### Activity
Reproduce the following material word for word. Begin at the line containing "We can see that" and stop after the line containing "print(chunk.data)".

Start of Data records

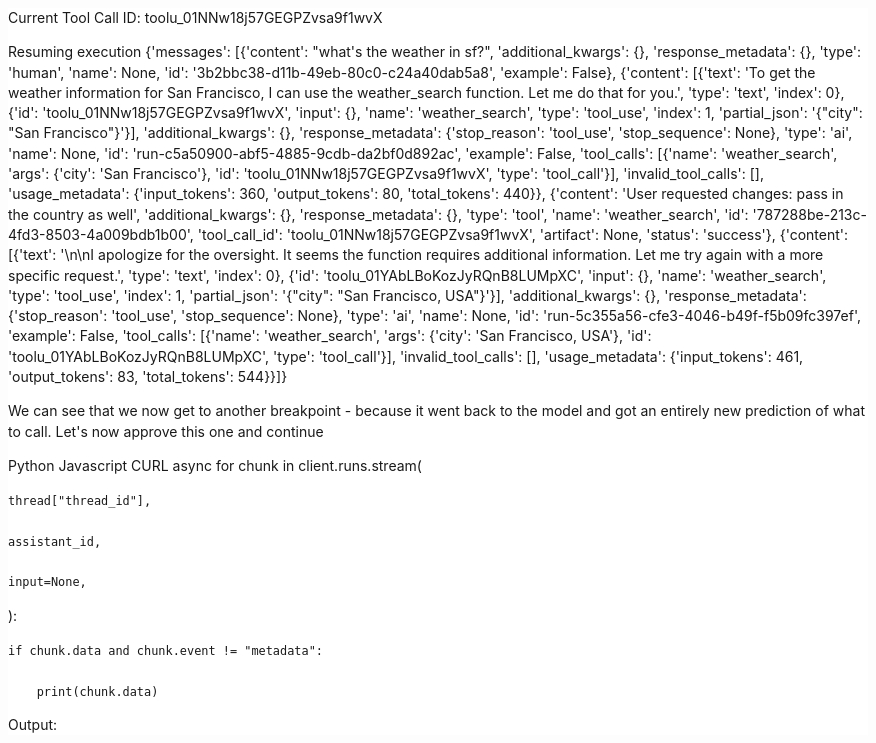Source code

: Current Tool Call ID:
toolu_01NNw18j57GEGPZvsa9f1wvX

Resuming execution
{'messages': [{'content': "what's the weather in sf?", 'additional_kwargs': {}, 'response_metadata': {}, 'type': 'human', 'name': None, 'id': '3b2bbc38-d11b-49eb-80c0-c24a40dab5a8', 'example': False}, {'content': [{'text': 'To get the weather information for San Francisco, I can use the weather_search function. Let me do that for you.', 'type': 'text', 'index': 0}, {'id': 'toolu_01NNw18j57GEGPZvsa9f1wvX', 'input': {}, 'name': 'weather_search', 'type': 'tool_use', 'index': 1, 'partial_json': '{"city": "San Francisco"}'}], 'additional_kwargs': {}, 'response_metadata': {'stop_reason': 'tool_use', 'stop_sequence': None}, 'type': 'ai', 'name': None, 'id': 'run-c5a50900-abf5-4885-9cdb-da2bf0d892ac', 'example': False, 'tool_calls': [{'name': 'weather_search', 'args': {'city': 'San Francisco'}, 'id': 'toolu_01NNw18j57GEGPZvsa9f1wvX', 'type': 'tool_call'}], 'invalid_tool_calls': [], 'usage_metadata': {'input_tokens': 360, 'output_tokens': 80, 'total_tokens': 440}}, {'content': 'User requested changes: pass in the country as well', 'additional_kwargs': {}, 'response_metadata': {}, 'type': 'tool', 'name': 'weather_search', 'id': '787288be-213c-4fd3-8503-4a009bdb1b00', 'tool_call_id': 'toolu_01NNw18j57GEGPZvsa9f1wvX', 'artifact': None, 'status': 'success'}, {'content': [{'text': '\n\nI apologize for the oversight. It seems the function requires additional information. Let me try again with a more specific request.', 'type': 'text', 'index': 0}, {'id': 'toolu_01YAbLBoKozJyRQnB8LUMpXC', 'input': {}, 'name': 'weather_search', 'type': 'tool_use', 'index': 1, 'partial_json': '{"city": "San Francisco, USA"}'}], 'additional_kwargs': {}, 'response_metadata': {'stop_reason': 'tool_use', 'stop_sequence': None}, 'type': 'ai', 'name': None, 'id': 'run-5c355a56-cfe3-4046-b49f-f5b09fc397ef', 'example': False, 'tool_calls': [{'name': 'weather_search', 'args': {'city': 'San Francisco, USA'}, 'id': 'toolu_01YAbLBoKozJyRQnB8LUMpXC', 'type': 'tool_call'}], 'invalid_tool_calls': [], 'usage_metadata': {'input_tokens': 461, 'output_tokens': 83, 'total_tokens': 544}}]}


We can see that we now get to another breakpoint - because it went back to the model and got an entirely new prediction of what to call. Let's now approve this one and continue

Python
Javascript
CURL
async for chunk in client.runs.stream(

    thread["thread_id"],

    assistant_id,

    input=None,

):

    if chunk.data and chunk.event != "metadata": 

        print(chunk.data)


Output:
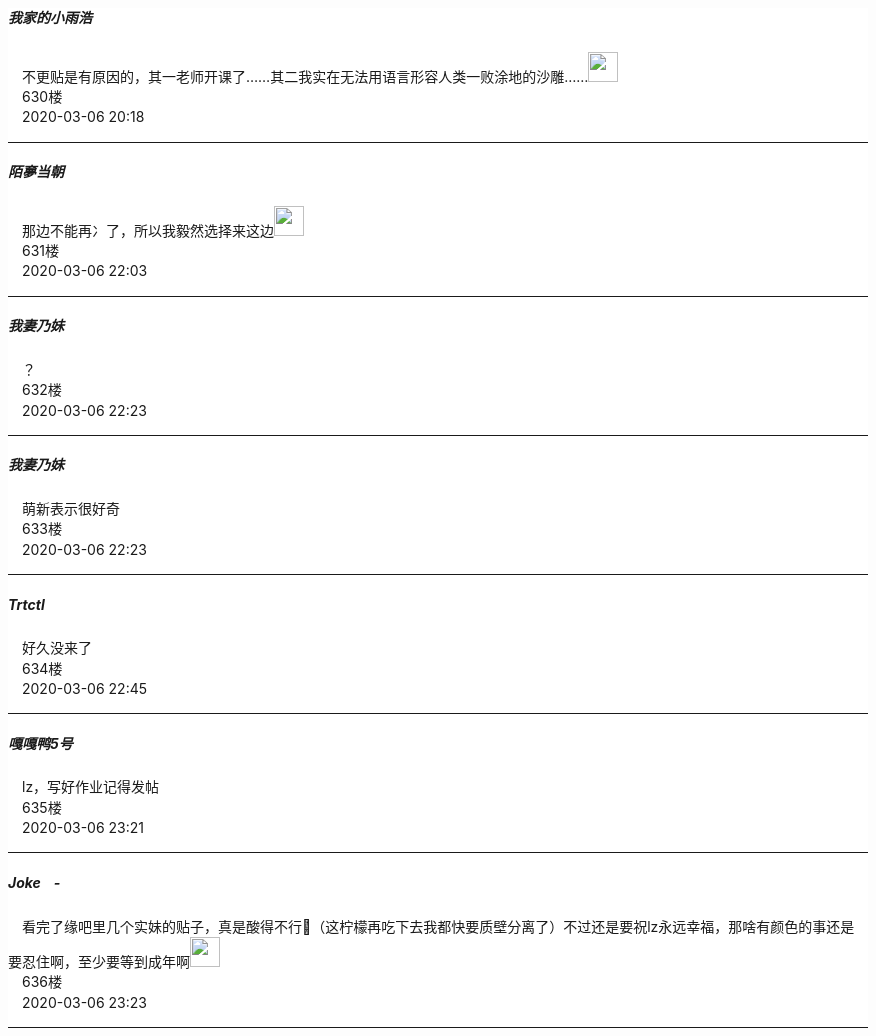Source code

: ##### 我家的小雨浩  
&emsp;不更贴是有原因的，其一老师开课了……其二我实在无法用语言形容人类一败涂地的沙雕……<img class="BDE_Smiley" width="30" height="30" changedsize="false" src="https://gsp0.baidu.com/5aAHeD3nKhI2p27j8IqW0jdnxx1xbK/tb/editor/images/client/image_emoticon72.png" >  
&emsp;630楼  
&emsp;2020-03-06 20:18
***


##### 陌夣当朝<img src="//tb1.bdstatic.com/tb/cms/nickemoji/2-15.png" class="nicknameEmoji" style="width:13px;height:13px"/>  
&emsp;那边不能再冫了，所以我毅然选择来这边<img class="BDE_Smiley" width="30" height="30" changedsize="false" src="https://gsp0.baidu.com/5aAHeD3nKhI2p27j8IqW0jdnxx1xbK/tb/editor/images/client/image_emoticon25.png" >  
&emsp;631楼  
&emsp;2020-03-06 22:03
***


##### 我妻乃妹<img src="//tb1.bdstatic.com/tb/cms/nickemoji/4-4.png" class="nicknameEmoji" style="width:13px;height:13px"/>  
&emsp;？  
&emsp;632楼  
&emsp;2020-03-06 22:23
***


##### 我妻乃妹<img src="//tb1.bdstatic.com/tb/cms/nickemoji/4-4.png" class="nicknameEmoji" style="width:13px;height:13px"/>  
&emsp;萌新表示很好奇  
&emsp;633楼  
&emsp;2020-03-06 22:23
***


##### Trtctl<img src="//tb1.bdstatic.com/tb/cms/nickemoji/1-6.png" class="nicknameEmoji" style="width:13px;height:13px"/>  
&emsp;好久没来了  
&emsp;634楼  
&emsp;2020-03-06 22:45
***


##### 嘎嘎鸭5号  
&emsp;lz，写好作业记得发帖  
&emsp;635楼  
&emsp;2020-03-06 23:21
***


##### Joke<img src="//tb1.bdstatic.com/tb/cms/nickemoji/1-1.png" class="nicknameEmoji" style="width:13px;height:13px"/>-<img src="//tb1.bdstatic.com/tb/cms/nickemoji/1-1.png" class="nicknameEmoji" style="width:13px;height:13px"/>  
&emsp;看完了缘吧里几个实妹的贴子，真是酸得不行🍋（这柠檬再吃下去我都快要质壁分离了）不过还是要祝lz永远幸福，那啥有颜色的事还是要忍住啊，至少要等到成年啊<img class="BDE_Smiley" width="30" height="30" changedsize="false" src="https://gsp0.baidu.com/5aAHeD3nKhI2p27j8IqW0jdnxx1xbK/tb/editor/images/client/image_emoticon25.png" >  
&emsp;636楼  
&emsp;2020-03-06 23:23
***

End of Data records

### Problem solution
We can see that we now get to another breakpoint - because it went back to the model and got an entirely new prediction of what to call. Let's now approve this one and continue

Python
Javascript
CURL
async for chunk in client.runs.stream(

    thread["thread_id"],

    assistant_id,

    input=None,

):

    if chunk.data and chunk.event != "metadata": 

        print(chunk.data)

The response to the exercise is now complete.